_EXERCISE REQUIREMENTS_:
When the line containing "Molecular structure of" appears in the data below, begin copying there and stop only after the line containing "Figure 1. Industry".

Items from a data source:
BEGIN

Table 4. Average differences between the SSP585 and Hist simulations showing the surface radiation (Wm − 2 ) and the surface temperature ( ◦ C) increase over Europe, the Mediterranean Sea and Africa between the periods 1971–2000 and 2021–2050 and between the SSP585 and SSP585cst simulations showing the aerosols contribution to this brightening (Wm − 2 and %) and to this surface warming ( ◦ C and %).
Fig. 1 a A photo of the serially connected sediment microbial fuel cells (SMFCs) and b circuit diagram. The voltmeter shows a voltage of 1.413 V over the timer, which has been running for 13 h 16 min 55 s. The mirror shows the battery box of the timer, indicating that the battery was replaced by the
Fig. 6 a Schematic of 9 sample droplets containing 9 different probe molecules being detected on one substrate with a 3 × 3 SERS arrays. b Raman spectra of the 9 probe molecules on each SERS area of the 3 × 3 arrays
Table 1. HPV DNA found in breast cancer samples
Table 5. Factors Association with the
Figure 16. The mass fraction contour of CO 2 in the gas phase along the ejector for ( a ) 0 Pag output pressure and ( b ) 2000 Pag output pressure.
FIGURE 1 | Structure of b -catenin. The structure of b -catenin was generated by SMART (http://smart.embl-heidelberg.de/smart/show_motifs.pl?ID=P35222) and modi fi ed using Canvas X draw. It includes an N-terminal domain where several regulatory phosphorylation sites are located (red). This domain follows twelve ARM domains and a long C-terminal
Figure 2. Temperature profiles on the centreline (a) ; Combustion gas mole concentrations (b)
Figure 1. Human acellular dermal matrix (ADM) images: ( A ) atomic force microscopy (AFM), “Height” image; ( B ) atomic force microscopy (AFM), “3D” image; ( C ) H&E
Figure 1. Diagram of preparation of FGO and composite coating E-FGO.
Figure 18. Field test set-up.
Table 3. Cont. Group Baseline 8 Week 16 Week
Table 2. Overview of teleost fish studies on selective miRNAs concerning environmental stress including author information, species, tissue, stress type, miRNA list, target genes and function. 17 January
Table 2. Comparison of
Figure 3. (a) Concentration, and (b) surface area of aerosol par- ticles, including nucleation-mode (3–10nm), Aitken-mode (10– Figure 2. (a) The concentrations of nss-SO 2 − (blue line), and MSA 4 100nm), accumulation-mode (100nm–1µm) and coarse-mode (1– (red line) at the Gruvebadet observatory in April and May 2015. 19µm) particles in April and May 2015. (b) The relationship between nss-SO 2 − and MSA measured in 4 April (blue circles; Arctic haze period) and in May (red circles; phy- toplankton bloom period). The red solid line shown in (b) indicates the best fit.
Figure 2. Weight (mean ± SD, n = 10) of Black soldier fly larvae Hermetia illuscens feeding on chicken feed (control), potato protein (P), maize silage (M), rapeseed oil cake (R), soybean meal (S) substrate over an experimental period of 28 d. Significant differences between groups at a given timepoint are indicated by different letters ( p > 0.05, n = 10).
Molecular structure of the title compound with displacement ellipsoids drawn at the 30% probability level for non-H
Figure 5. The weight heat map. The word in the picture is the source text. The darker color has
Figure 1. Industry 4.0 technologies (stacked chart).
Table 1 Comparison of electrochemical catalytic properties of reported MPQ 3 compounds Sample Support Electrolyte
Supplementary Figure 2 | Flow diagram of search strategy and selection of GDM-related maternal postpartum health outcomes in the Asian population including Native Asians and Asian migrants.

END

_SOLVED PROBLEM_:
Molecular structure of the title compound with displacement ellipsoids drawn at the 30% probability level for non-H
Figure 5. The weight heat map. The word in the picture is the source text. The darker color has
Figure 1. Industry 4.0 technologies (stacked chart).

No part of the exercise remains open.